**ABOUT THIS EXERCISE**
Give back an exact copy of the lines in the records below, from the line that has "33: (403, 144, 24.96)" through the line that has "39: (417, 138, 32.82)", and nothing besides.

**DATA RECORDS**

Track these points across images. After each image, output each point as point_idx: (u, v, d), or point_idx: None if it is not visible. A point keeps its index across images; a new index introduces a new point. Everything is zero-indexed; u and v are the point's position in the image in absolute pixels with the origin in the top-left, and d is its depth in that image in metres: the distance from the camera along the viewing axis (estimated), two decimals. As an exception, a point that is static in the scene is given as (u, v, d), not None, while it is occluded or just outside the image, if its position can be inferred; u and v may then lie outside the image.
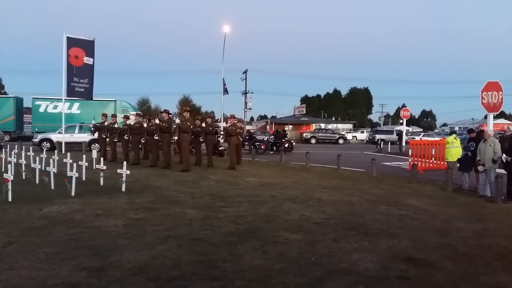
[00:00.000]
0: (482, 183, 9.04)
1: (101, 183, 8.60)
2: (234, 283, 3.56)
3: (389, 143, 29.17)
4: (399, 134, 28.75)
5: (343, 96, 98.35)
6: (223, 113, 31.53)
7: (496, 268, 4.20)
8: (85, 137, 19.05)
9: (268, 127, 51.66)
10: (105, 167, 8.70)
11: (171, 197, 7.59)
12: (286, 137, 23.59)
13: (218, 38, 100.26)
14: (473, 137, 9.86)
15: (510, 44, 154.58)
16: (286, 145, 22.17)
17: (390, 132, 39.97)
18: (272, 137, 24.04)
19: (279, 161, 15.85)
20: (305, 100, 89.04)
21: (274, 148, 21.88)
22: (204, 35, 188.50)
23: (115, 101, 30.49)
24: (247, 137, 21.63)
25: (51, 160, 8.69)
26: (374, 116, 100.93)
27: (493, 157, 8.55)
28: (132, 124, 14.15)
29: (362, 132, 54.35)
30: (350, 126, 61.55)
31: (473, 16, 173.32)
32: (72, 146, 18.47)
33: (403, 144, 24.96)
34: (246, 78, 40.83)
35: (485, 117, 14.92)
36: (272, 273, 3.83)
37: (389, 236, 5.25)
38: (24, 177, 8.99)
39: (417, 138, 32.82)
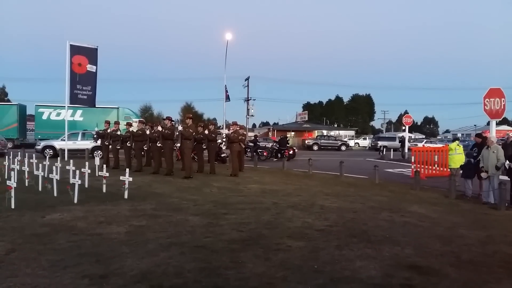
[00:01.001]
0: (485, 189, 9.00)
1: (104, 190, 8.61)
2: (237, 291, 3.54)
3: (392, 149, 29.13)
4: (402, 140, 28.71)
5: (345, 103, 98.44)
6: (225, 120, 31.71)
7: (500, 275, 4.18)
8: (88, 144, 19.11)
9: (270, 133, 51.68)
10: (107, 174, 8.71)
11: (173, 204, 7.58)
12: (288, 144, 23.58)
13: (220, 45, 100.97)
14: (477, 143, 9.85)
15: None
16: (291, 152, 22.16)
17: (392, 138, 39.92)
18: (275, 143, 24.01)
19: (281, 168, 15.85)
20: (307, 106, 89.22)
21: (279, 155, 21.78)
22: (206, 42, 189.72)
23: (117, 108, 30.62)
24: (251, 143, 21.56)
25: (54, 167, 8.70)
26: (377, 123, 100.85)
27: (497, 163, 8.53)
28: (134, 131, 14.19)
29: (365, 138, 54.30)
30: (352, 132, 61.53)
31: (475, 23, 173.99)
32: (75, 153, 18.51)
33: (406, 150, 24.94)
34: (248, 85, 40.96)
35: (488, 123, 14.88)
36: (275, 280, 3.82)
37: (392, 243, 5.23)
38: (27, 184, 9.01)
39: (420, 144, 32.81)
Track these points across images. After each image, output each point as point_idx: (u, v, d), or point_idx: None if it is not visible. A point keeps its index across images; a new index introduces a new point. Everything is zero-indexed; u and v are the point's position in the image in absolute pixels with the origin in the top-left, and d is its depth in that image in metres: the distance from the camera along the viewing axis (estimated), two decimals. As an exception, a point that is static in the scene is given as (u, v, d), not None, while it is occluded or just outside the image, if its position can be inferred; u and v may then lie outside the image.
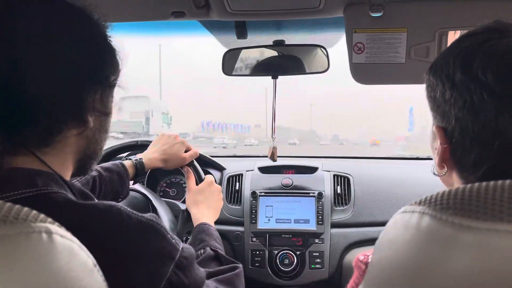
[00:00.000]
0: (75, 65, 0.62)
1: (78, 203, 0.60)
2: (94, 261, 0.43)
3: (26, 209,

**WORKED SOLUTION**
33: (403, 144, 24.96)
34: (246, 78, 40.83)
35: (485, 117, 14.92)
36: (272, 273, 3.83)
37: (389, 236, 5.25)
38: (24, 177, 8.99)
39: (417, 138, 32.82)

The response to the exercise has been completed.